§ WHAT NEEDS TO BE DONE: What you give back must match the data exactly, minus the pictures.

§ MATERIALS PROVIDED:

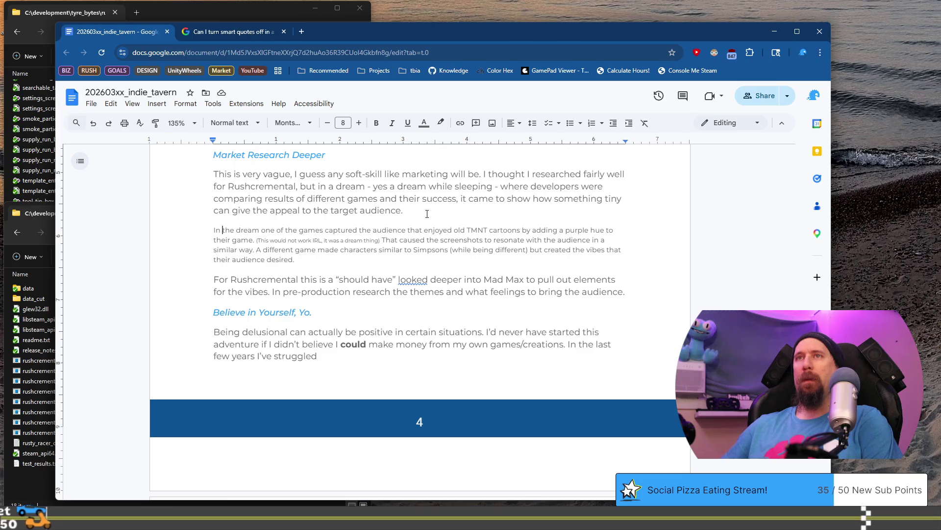
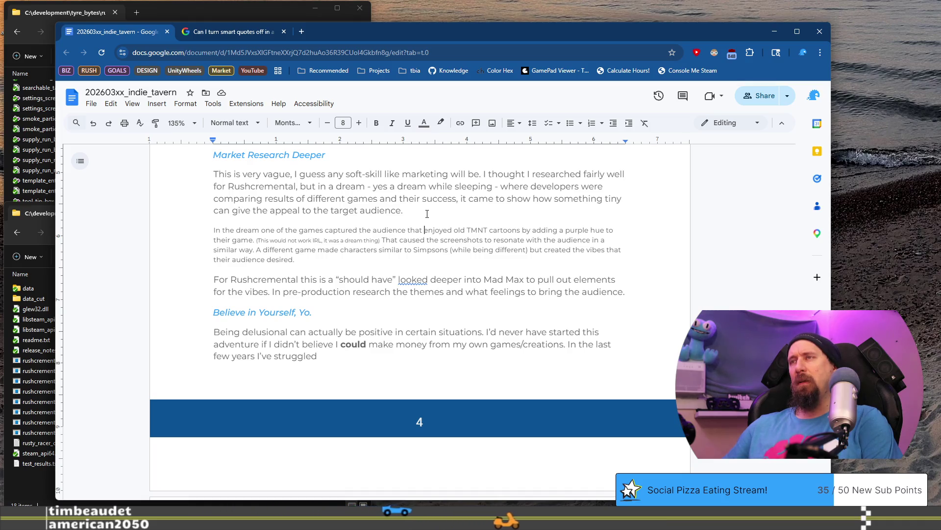
Delete the word "cartoons" from the TMNT dream paragraph.
key("ctrl+Right")
key("ctrl+shift+Left")
key("BackSpace")
key("ctrl+Right")
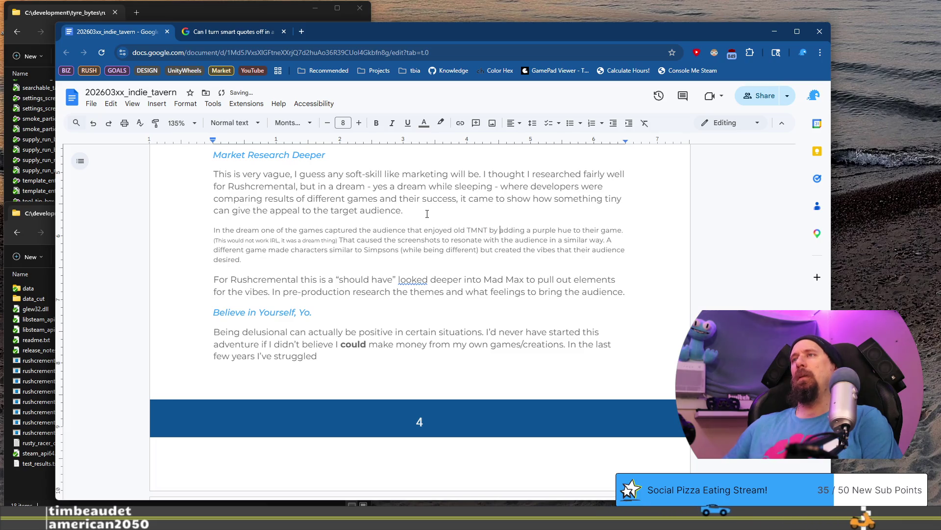
key("ctrl+Right")
key("ctrl+Right")
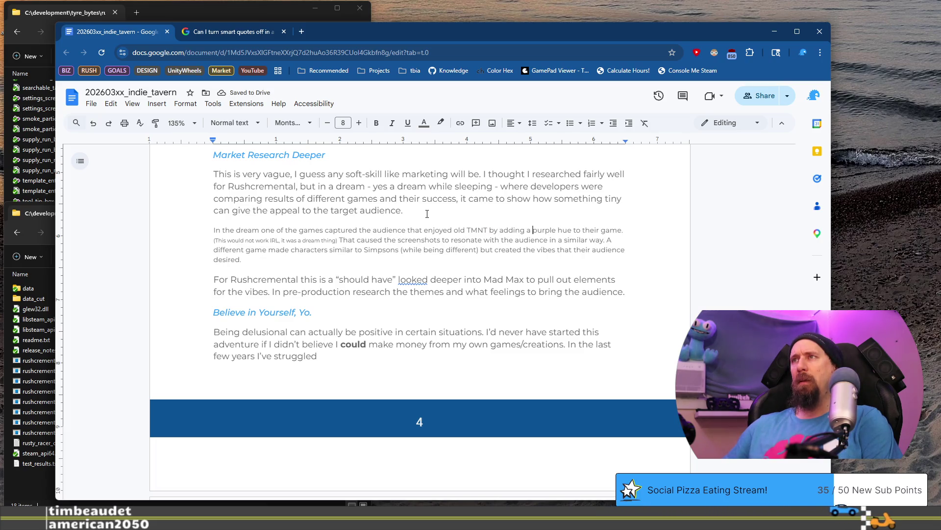
key("ctrl+Right")
key("ctrl+Right")
key("ctrl+Right")
key("ctrl+Right")
key("ctrl+Right")
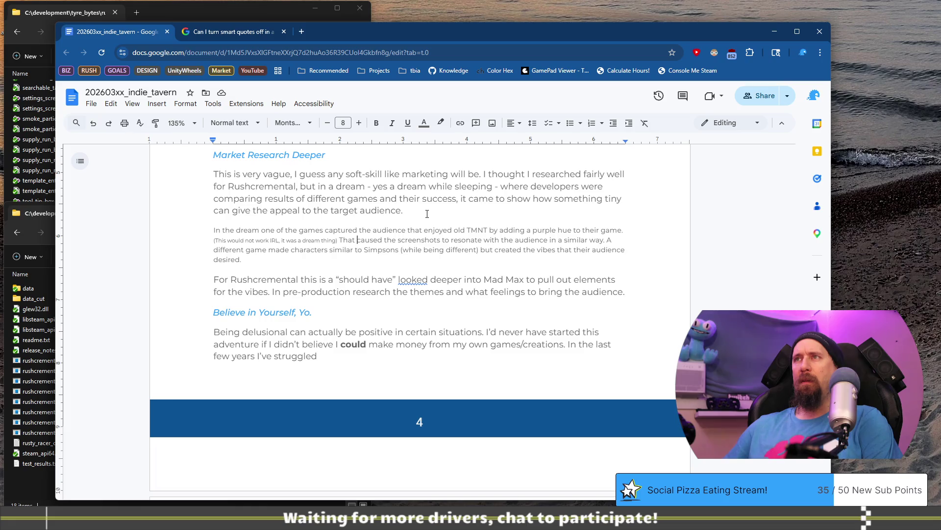
Replace "That caused the" with "Purple-ish" and change "resonate" to "resonated".
key("ctrl+shift+Left")
key("ctrl+shift+Left")
key("ctrl+shift+Left")
type("Po")
key("BackSpace")
type("ur")
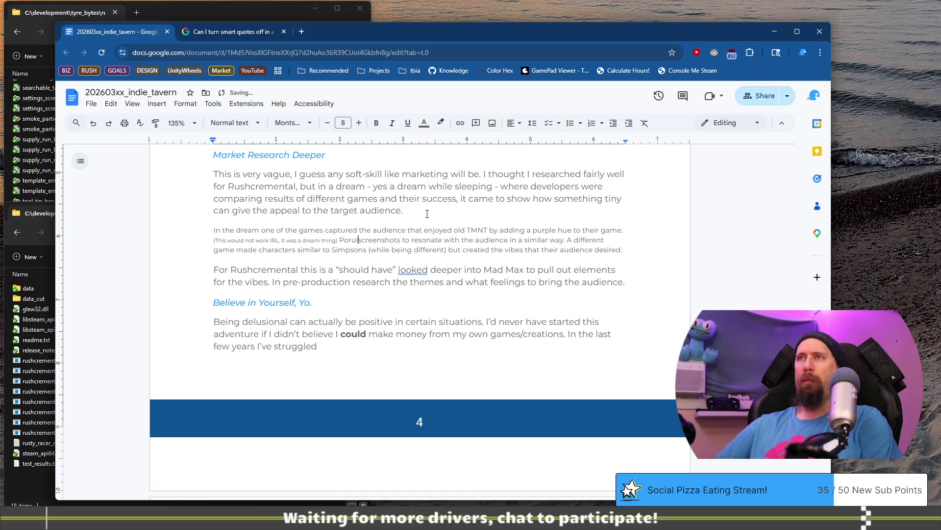
type("ple-ish")
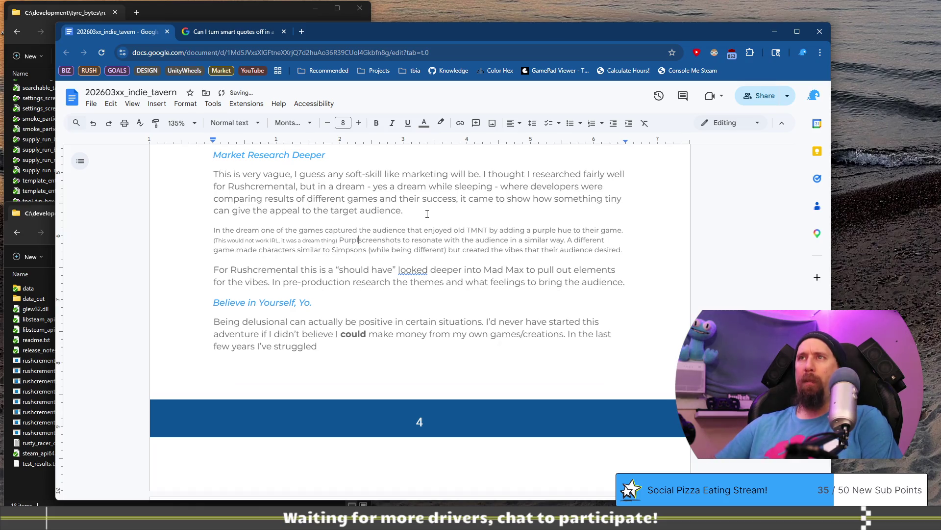
key("Down")
key("Down")
key("Up")
key("Up")
key("Up")
key("ctrl+Right")
key("ctrl+Right")
key("Delete")
type("d")
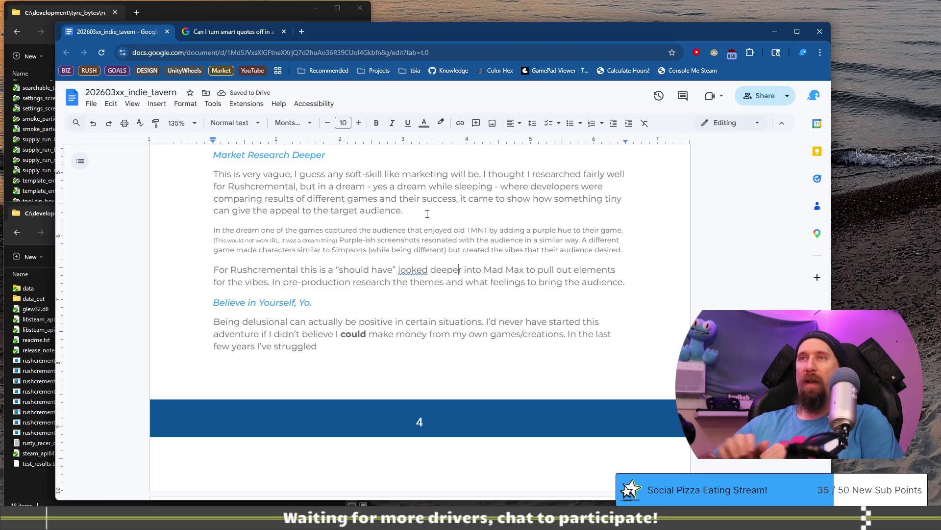
Remove the stray test lines added below the Believe in Yourself paragraph.
left_click(371, 350)
key("Return")
type("d")
key("Return")
type("d")
key("shift+Up")
key("shift+Home")
key("BackSpace")
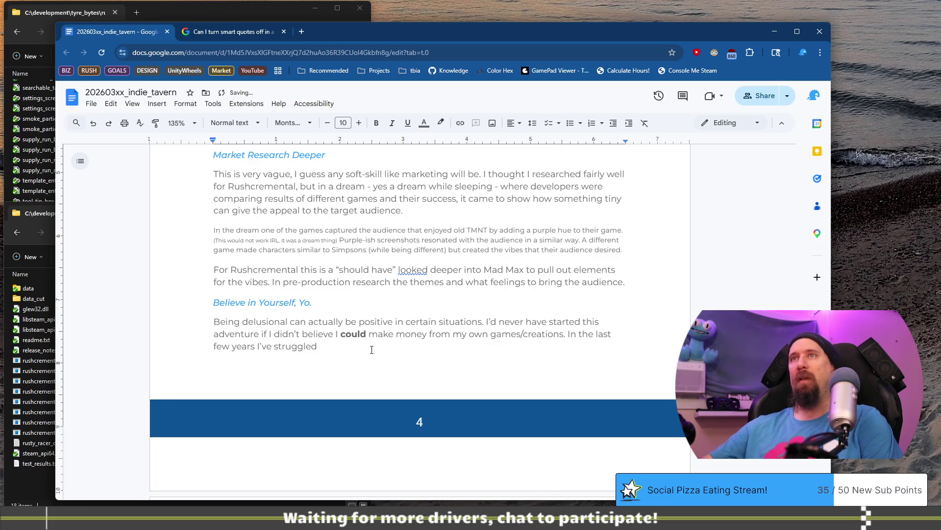
left_click_drag(403, 211, 214, 212)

§ ANSWER SECTION:
Delete the word "cartoons" from the TMNT dream paragraph.
key("ctrl+Right")
key("ctrl+shift+Left")
key("BackSpace")
key("ctrl+Right")
key("ctrl+Right")
key("ctrl+Right")
key("ctrl+Right")
key("ctrl+Right")
key("ctrl+Right")
key("ctrl+Right")
key("ctrl+Right")
Replace "That caused the" with "Purple-ish" and change "resonate" to "resonated".
key("ctrl+shift+Left")
key("ctrl+shift+Left")
key("ctrl+shift+Left")
type("Po")
key("BackSpace")
type("ur")
type("ple-ish")
key("Down")
key("Down")
key("Up")
key("Up")
key("Up")
key("ctrl+Right")
key("ctrl+Right")
key("Delete")
type("d")
Remove the stray test lines added below the Believe in Yourself paragraph.
left_click(371, 350)
key("Return")
type("d")
key("Return")
type("d")
key("shift+Up")
key("shift+Home")
key("BackSpace")
left_click_drag(403, 211, 214, 212)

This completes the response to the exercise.